Begin RECORDS PROVIDED

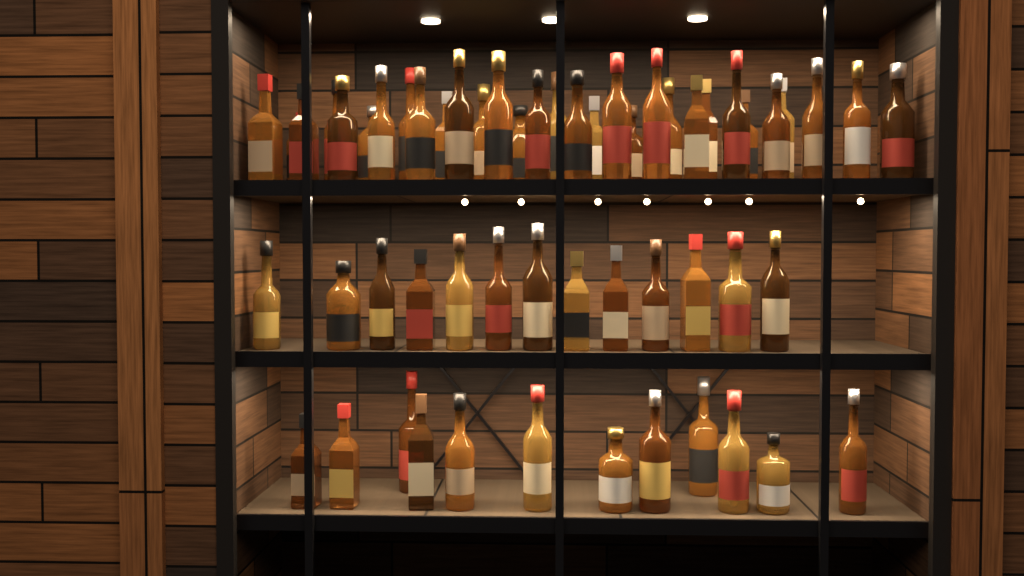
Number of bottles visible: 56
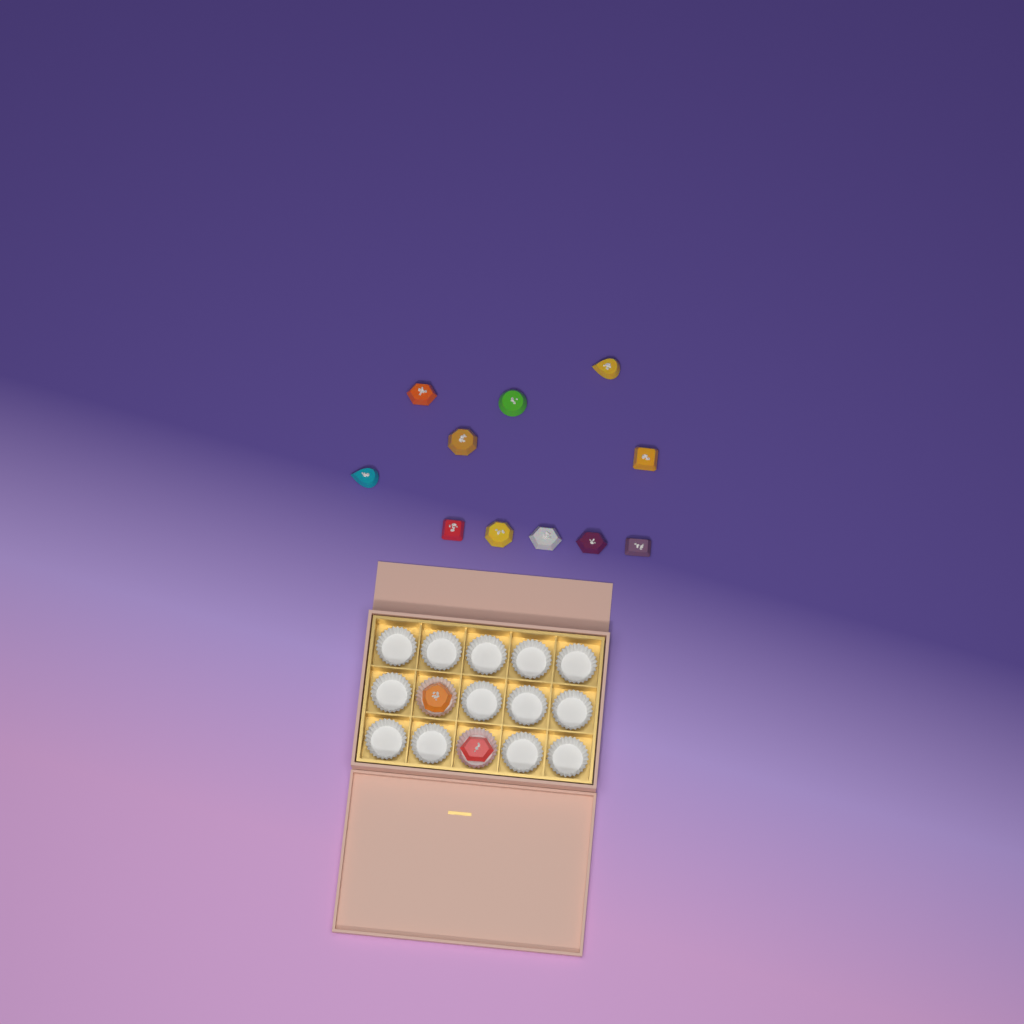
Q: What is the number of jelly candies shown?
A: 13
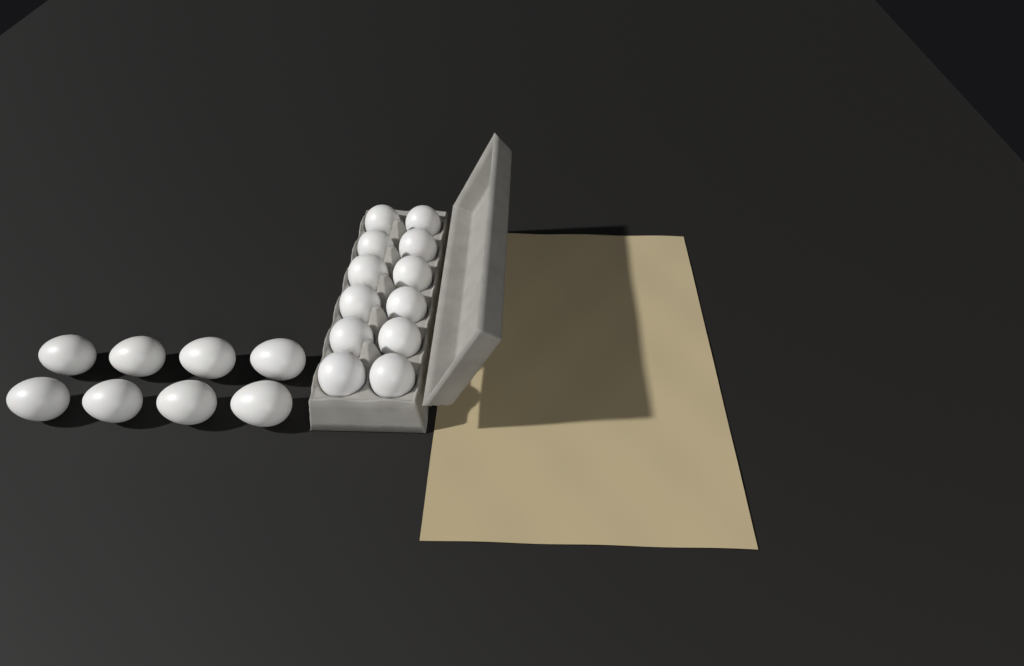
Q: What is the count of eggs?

End RECORDS PROVIDED
Begin RECORDS PROVIDED

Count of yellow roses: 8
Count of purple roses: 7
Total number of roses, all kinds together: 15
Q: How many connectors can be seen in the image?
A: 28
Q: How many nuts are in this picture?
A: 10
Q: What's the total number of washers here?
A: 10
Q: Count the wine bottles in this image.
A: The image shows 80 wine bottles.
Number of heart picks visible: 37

End RECORDS PROVIDED
Begin RECORDS PROVIDED

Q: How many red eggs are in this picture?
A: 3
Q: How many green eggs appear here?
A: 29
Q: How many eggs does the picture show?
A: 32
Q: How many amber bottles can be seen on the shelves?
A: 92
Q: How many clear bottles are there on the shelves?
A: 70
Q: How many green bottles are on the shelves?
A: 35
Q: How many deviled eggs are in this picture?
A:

End RECORDS PROVIDED

Lay out everything from the line containing "Q: What's the total number of washers here?" down to the line containing "Number of heart picks visible: 37" as a Markdown table with the columns Row and Line, numbering each row and leaving out blank lines.

| Row | Line |
|---|---|
| 1 | Q: What's the total number of washers here? |
| 2 | A: 10 |
| 3 | Q: Count the wine bottles in this image. |
| 4 | A: The image shows 80 wine bottles. |
| 5 | Number of heart picks visible: 37 |